= DOCUMENT PASSAGE =
Regarding the comments above re alloys: Don't fret, ladies. The BBS RX2's are currently in my garage, with their titanium spline screws refusing to leave their places of rest :-(but I've not given up yet! (any clues?)). Professional refurbishment would have cost way more than a set of new one-piece alloys with 195/45's attached, and so I followed your suggestion and replaced them. IMHO they look a lot better than some of the more usual replacements (Porsche teledials, Ronal Turbos) but 'better' is a subjective animal. Hopefully I can separate the rims and get the centres bead-blasted and powdered, but at the moment it's looking like a non-trivial exercise. We'll see.


Again, Thanks!

Regards,

John.


----------



## bluenose (Aug 15, 2007)

Another great turnaround Iain. Nice job as always.


----------



## SimonW (Jun 3, 2007)

Cracking work mate! Godda love George  

Simon


----------



## Richf (Apr 26, 2008)

Impressed Swissvax cleaner fluid can provide such good results as i bought some and tend to grab something a bit more abrasive when i look at a finish like that 

Goes to show less is more


----------



## alan burnett (Aug 21, 2007)

nice work


----------



## ryanuk (Jun 22, 2007)

nice one !


----------



## RichieLee (Jun 29, 2008)

great turnover! Those wheels are guff but hopefully the owner will get nicer ones I presume they're stand ins until they get the new set?


----------



## 6n2 (Mar 24, 2009)

RichieLee said:


> great turnover! Those wheels are guff but hopefully the owner will get nicer ones I presume they're stand ins until they get the new set?


See post #18 in this thread. 
HTH


----------



## Finerdetails (Apr 30, 2006)

caddyman said:


> Great transformation on that Iain
> 
> Can i ask whats the difference between a interior valet and interior detail?

= Excerpts from a dataset =
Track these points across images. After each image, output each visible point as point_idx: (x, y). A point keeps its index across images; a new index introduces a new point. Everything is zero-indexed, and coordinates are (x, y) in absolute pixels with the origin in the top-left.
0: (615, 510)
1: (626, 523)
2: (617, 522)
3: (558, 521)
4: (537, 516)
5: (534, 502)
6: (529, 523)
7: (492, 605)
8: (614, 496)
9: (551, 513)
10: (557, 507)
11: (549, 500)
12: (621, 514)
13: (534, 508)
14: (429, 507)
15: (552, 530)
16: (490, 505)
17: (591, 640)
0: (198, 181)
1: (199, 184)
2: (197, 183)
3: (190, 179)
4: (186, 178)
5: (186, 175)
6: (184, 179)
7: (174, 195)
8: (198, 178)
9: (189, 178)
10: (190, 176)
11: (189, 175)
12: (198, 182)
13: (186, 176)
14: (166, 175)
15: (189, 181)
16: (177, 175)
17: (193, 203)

--

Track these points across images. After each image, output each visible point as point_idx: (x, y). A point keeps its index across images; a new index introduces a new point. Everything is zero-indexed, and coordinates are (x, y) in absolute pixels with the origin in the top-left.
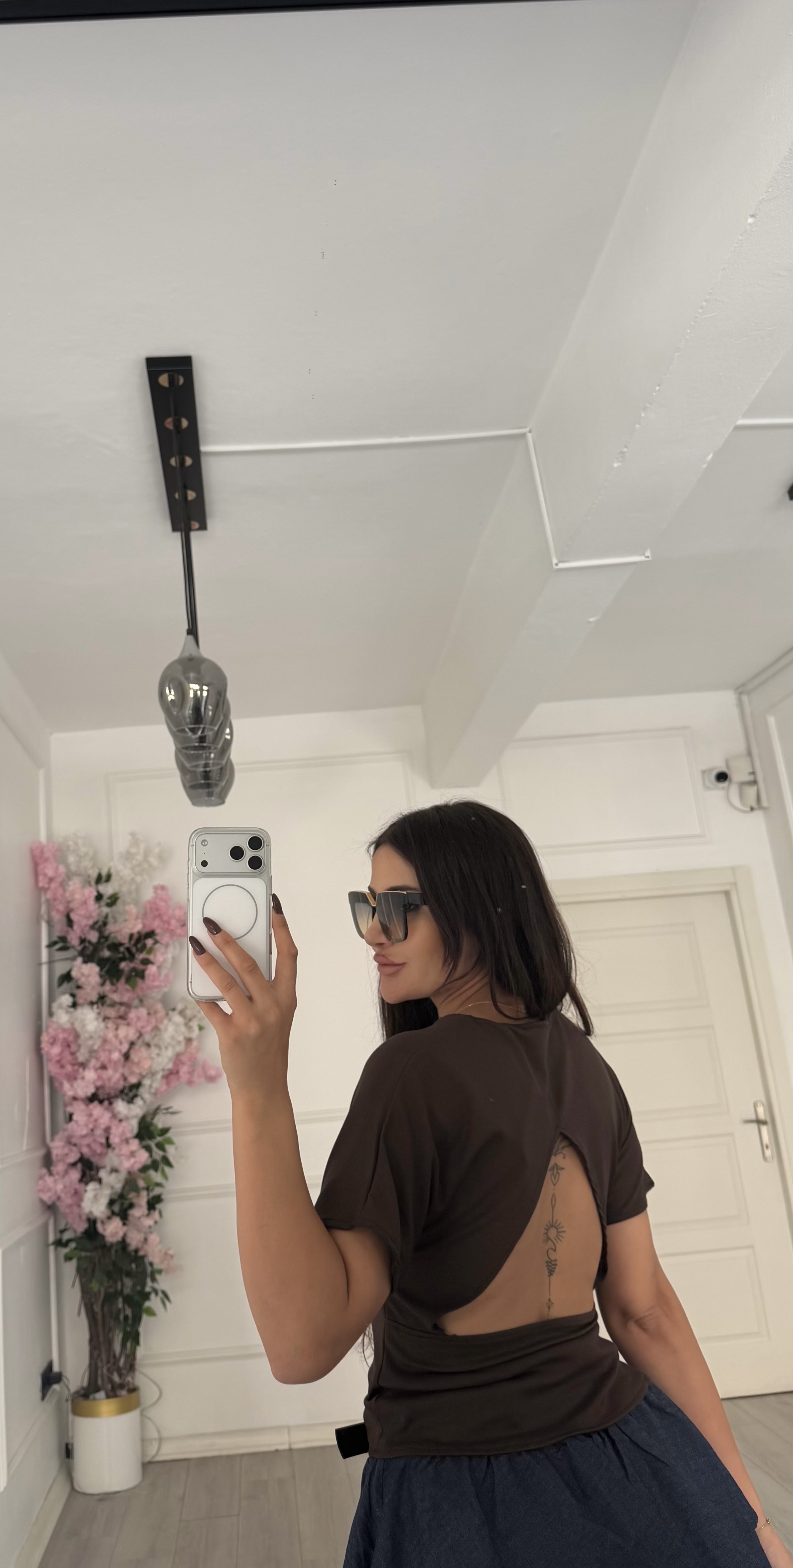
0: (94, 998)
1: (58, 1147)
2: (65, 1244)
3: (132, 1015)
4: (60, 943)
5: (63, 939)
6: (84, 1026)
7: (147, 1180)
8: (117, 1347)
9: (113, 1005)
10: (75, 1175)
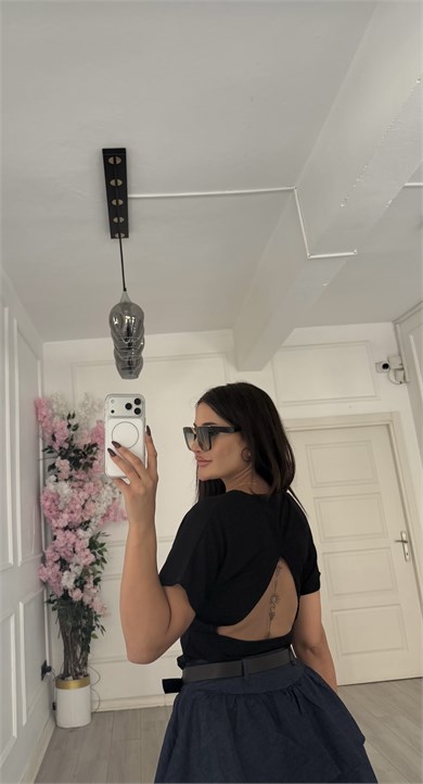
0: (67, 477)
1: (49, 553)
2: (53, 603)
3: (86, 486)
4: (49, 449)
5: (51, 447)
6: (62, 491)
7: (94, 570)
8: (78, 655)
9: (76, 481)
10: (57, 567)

==

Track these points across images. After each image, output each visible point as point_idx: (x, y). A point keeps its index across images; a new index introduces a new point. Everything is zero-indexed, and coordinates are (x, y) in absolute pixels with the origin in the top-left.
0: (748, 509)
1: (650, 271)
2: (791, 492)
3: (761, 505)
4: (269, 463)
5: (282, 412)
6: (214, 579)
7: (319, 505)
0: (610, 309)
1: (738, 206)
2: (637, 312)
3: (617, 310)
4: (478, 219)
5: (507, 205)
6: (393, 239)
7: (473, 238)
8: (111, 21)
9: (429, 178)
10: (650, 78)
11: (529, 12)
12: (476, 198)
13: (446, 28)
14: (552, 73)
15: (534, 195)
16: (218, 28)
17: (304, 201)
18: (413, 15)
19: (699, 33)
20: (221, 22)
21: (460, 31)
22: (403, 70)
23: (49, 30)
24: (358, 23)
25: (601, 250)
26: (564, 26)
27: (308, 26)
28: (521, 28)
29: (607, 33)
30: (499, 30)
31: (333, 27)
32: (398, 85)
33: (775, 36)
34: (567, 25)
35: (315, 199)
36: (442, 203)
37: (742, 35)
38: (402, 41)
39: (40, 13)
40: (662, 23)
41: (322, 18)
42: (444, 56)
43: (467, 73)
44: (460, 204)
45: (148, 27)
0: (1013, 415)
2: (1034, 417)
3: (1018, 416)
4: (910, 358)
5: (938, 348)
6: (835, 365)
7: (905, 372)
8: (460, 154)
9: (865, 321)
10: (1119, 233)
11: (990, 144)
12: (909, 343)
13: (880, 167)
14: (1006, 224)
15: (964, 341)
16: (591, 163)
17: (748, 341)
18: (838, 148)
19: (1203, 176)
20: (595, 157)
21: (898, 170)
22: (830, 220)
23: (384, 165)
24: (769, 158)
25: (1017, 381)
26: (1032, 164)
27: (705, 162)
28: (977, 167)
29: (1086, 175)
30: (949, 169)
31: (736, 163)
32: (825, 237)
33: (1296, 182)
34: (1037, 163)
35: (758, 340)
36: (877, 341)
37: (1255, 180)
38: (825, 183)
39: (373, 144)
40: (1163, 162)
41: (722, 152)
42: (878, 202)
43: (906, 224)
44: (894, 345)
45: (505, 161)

= PARTS OF THE EXERCISE =
[a] Please rewrite the paragraph of the forum thread that begins "Regarding the comments above re alloys" as a short bulleted list that keeps its main facts.
[b] According to the forum thread, why did John replace the BBS RX2 wheels instead of having them refurbished? Answer in one to three sentences.

= YOUR WRITTEN ANSWERS =
[a]
- The BBS RX2 wheels are in John's garage, where their titanium spline screws still won't come out. He hasn't given up and asks for tips.
- Professional refurbishment would have cost far more than a set of new one-piece alloys with 195/45s attached, so he followed the suggestion and replaced them.
- He thinks the new wheels look better than common replacements such as Porsche teledials or Ronal Turbos, while granting that "better" is subjective.
- He hopes to separate the rims and have the centers bead-blasted and powdered, but this looks like a non-trivial job.

[b] Professional refurbishment would have cost much more than a set of new one-piece alloys with 195/45s attached. So he followed the suggestion and replaced them.